She occasionally told me she had mentioned to Brian that she would trade places if he felt he couldn’t manage the household any longer, meaning he would move to an apartment, and we’d move into their family home. We were both concerned about the amount of time her children spent alone. Brian spent hours training for running marathons, and he was often out evenings, dating Marilyn, the woman he met shortly after Bonnie and he separated
Once David, who had primary babysitting responsibilities, left home for the Army, Edward, thirteen, and Moria, twelve, were left to manage each other and little Erin, four. Maybe I didn’t take seriously Bonnie’s discussions with Brian because I couldn’t imagine Charles agreeing to give up his stranglehold on our children, nor could I foresee Brian venturing from the security of his home. But the day came when Brian said he was ready to move out and turn over the homestead to Bonnie.
Our apartment was a sanctuary to me, a place where our souls entered a holy of holies, deepening our life experiences and bonding us together in communion with God through each other. Within that spiritual union, we both sensed the emergence of a third loving entity, an energy that would go forth healing others. The apartment place circumscribed our relationship, its walls creating a boundary around us, so that we could thoughtfully determine who we would let into its sanctity. There, I understood who we were to each other. We lived in our little apartment by Lake Harriet for eighteen months.

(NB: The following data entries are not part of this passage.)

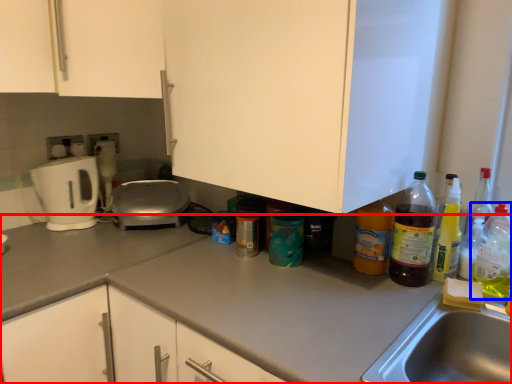
Question: Which object is closer to the camera taking this photo, countertop (highlighted by a red box) or bottle (highlighted by a blue box)?

Choices:
 (A) countertop
 (B) bottle

Answer: (A)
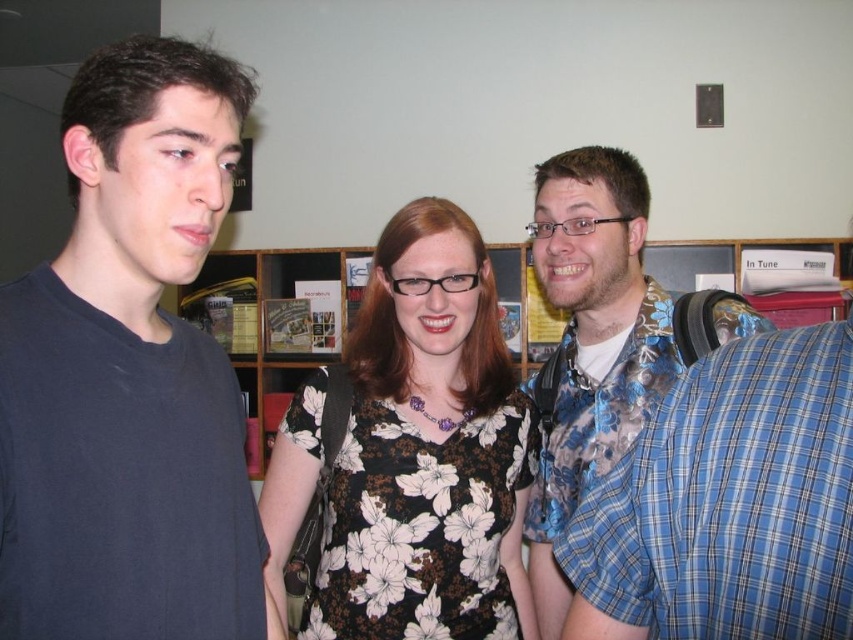
Between point (503, 624) and point (601, 307), which one is positioned behind?

Positioned behind is point (601, 307).

Can you confirm if floral fabric dress at center is positioned to the right of floral shirt at right?

Incorrect, floral fabric dress at center is not on the right side of floral shirt at right.

Is point (410, 513) farther from camera compared to point (547, 570)?

No, it is not.

The height and width of the screenshot is (640, 853). Identify the location of floral fabric dress at center. (427, 451).

Is dark blue t-shirt at left thinner than wooden bookshelf at center?

Correct, dark blue t-shirt at left's width is less than wooden bookshelf at center's.

Between dark blue t-shirt at left and wooden bookshelf at center, which one appears on the right side from the viewer's perspective?

From the viewer's perspective, dark blue t-shirt at left appears more on the right side.

Is point (119, 502) positioned after point (253, 440)?

No.

Identify the location of dark blue t-shirt at left. The width and height of the screenshot is (853, 640). (129, 374).

Which of these two, floral shirt at right or wooden bookshelf at center, stands shorter?

Standing shorter between the two is wooden bookshelf at center.

This screenshot has width=853, height=640. What do you see at coordinates (590, 342) in the screenshot?
I see `floral shirt at right` at bounding box center [590, 342].

Is point (564, 284) farther from viewer compared to point (822, 243)?

No, it is in front of (822, 243).

The image size is (853, 640). I want to click on floral shirt at right, so click(590, 342).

In September of 1983 I reluctantly agreed to leave. I was frightened of this move’s potential impact. How would my children receive the news that I was moving in with Bonnie’s children? Would Marie and Andrew, who were still at home, think I’d be mothering Bonnie’s kids, when I should be in their home mothering them? Would they consider moving in with us? How would Bonnie’s children feel about my taking Brian’s place in their parent’s room? How would I feel moving into the seat of Bonnie and Brian’s relationship—the place where Bonnie had conceived Erin, where they had brought newly adopted David and Moria, where Edward had learned to ride a bike? What would Bonnie’s reaction be to those memories? Who would we be to each other in this place that was “theirs”? How could there be any space there for my children or me? My soul grieved at what was happening to us—all of us.

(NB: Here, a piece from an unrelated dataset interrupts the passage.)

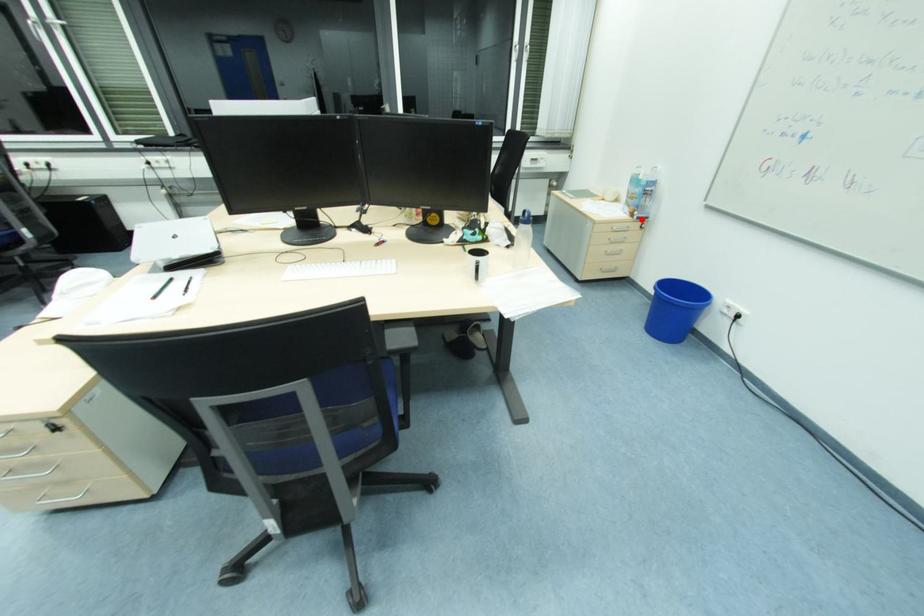
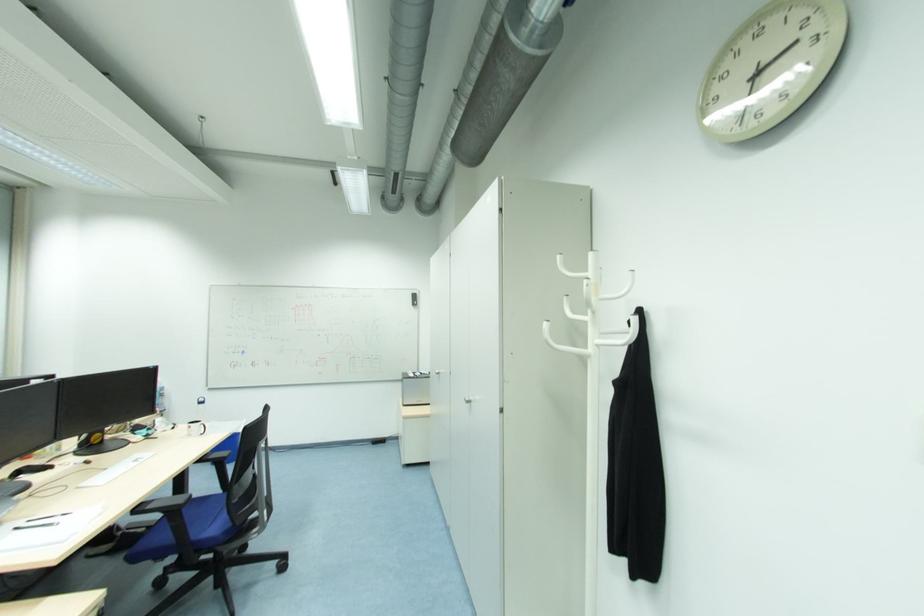
The point at the highlighted location is marked in the first image. Where is the corresponding point in the second image?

But what choice did Bonnie have? Brian desperately needed a change, and her children couldn’t all move in full-time with us. The apartment was too small. Little had changed in my relationship with my children, so where Bonnie and I lived didn’t need to accommodate them yet. Moving to York Avenue seemed like the rational, right thing to do.
Like an eclipse slowly coming into position and overshadowing the light of the sun, the dark hour arrived for us to begin the move to York Avenue. We spent the morning quietly loading a sixteen-foot Ryder truck with all of our belongings. When we arrived at Bonnie’s home, Brian had moved his possessions out onto the front lawn. After he and the children helped us unload our things into the house, we all helped him move his into the same truck. I imagined that the neighbors were having tabloid-like thoughts, watching all the comings and goings at this residence.

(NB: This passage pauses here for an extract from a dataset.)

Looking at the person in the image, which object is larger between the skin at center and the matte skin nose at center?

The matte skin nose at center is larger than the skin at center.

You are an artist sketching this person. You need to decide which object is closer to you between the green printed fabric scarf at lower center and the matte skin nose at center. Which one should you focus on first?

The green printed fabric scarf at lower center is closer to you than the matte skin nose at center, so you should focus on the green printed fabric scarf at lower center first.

I can’t recall how Bonnie’s children responded to our moving in. But it seemed as if Bonnie and I quickly settled into managing an accelerated schedule of meals, housecleaning, transportation, and keeping up with three active children. My grief around leaving our first “place to be” was overridden by the demands of our new life. I don’t remember how I explained this move to my children, or if at the time they even commented on it. This was yet another instance where my lifelong pattern of disappearing emotionally when I became terrified precluded any meaningful support I could have given them.
But several months after we moved in, Andrew, now sixteen, came to the York house and tearfully pleaded with me to come home. Andrew’s appeal was the first time any of my children had asked me to come back home. Sitting alone in our master bedroom, he unfolded his story of what life was now like for Marie and him.
Although I was elated that he still wanted me to be at home, I was deeply distressed—not only about what he shared, but at my hopelessness in finding a viable solution to improve their situation. We both cried and held each other after he finished. Placing my hands on both his shoulders and looking into his precious blue eyes, I explained to Andrew I was now clear that his dad and I would not be able to live together again. And his dad was equally clear that he had no intentions to move elsewhere so that Bonnie and I could move into the Eagan house. Nor would he allow Andrew or Marie to live with Bonnie and me anyplace else.
I asked if I could share his concerns with his father, since he hadn’t. I told him that I knew his father loved him but must be feeling overwhelmed, and might need some help. And that as his dad learned about his concerns, I believed he would try to make changes. Andrew agreed, but wanted me to wait for a while to communicate with Charles.
I prepared a letter for his father, which explained the reasons Andrew didn’t feel cared for, that he felt Charles had been overly harsh and impatient with Marie, that Andrew was really distraught about not having enough money for the things he needed, and that he was feeling very hopeless. But I didn’t send the letter, and I can’t remember the exact reason. It may have been at Andrew’s request. He may well have been concerned that my speaking on his behalf would worsen his and Marie’s living conditions. Perhaps it was enough to have spoken his fears out loud, so that he didn’t need me to take action. Better yet, he may have approached his father himself. He never spoke to me about this incident again.
Andrew would have felt differently about the quality of their life if Charles had permitted me to have an active parenting role. But with no support from my extended family, the church, or Charles to help Andrew and me redefine how we could be “family,” Andrew was left with no recourse but to feel cheated out of his comfortable family life—a life his friends had, and that he had lost.
I defaulted to a familiar, unhealthy coping pattern, and submerged my feelings by burying myself in the York house. The 1928 craftsman bungalow needed major cleaning and clearing out, as years of accumulations crowded every storage space and nearly the entire basement from floor to ceiling. Bonnie was amazed at how the house had deteriorated, and attributed it to Brian’s emotional state during the year and a half since she left. We sifted, sorted, and tossed out two truckloads full of
“stuff,” and still had enough salable items left to make over five hundred dollars in a garage sale.
After clearing out the home’s interior and adding some paint, wallpaper, a few new pieces of furniture, plants, replacement light fixtures, art, pillows, and other accessories, we turned our attention to the exterior and redesigned the foundation and backyard landscape, removing old rangy shrubs and replacing them with healthy new plantings. Within our first six months at York, we had made the house more livable and lovely. We were now able to direct our attention to other pressing matters; that is, obtaining divorces from our respective spouses.
Dissolution Process
Although after nearly two years Bonnie and I knew we could and wanted to be together long-term, neither of us were ready for the finality of divorce, nor were we eager to enter into the emotional and financial quagmire of the divorce process. For Bonnie, it was financially advantageous to remain legally married because she and Brian still filed joint tax returns. They had a workable structure for sharing the children, so there were no issues around custody that needed legal attention. For me, the prospect of going head to head with Charles around legally dividing the family’s assets was formidable, so I chose to avoid it. I was also afraid that Charles might claim my lesbianism made me an unfit mother—a decree that was still occurring in some courts of law—so that I would have no legal rights regarding my children’s care or visitation.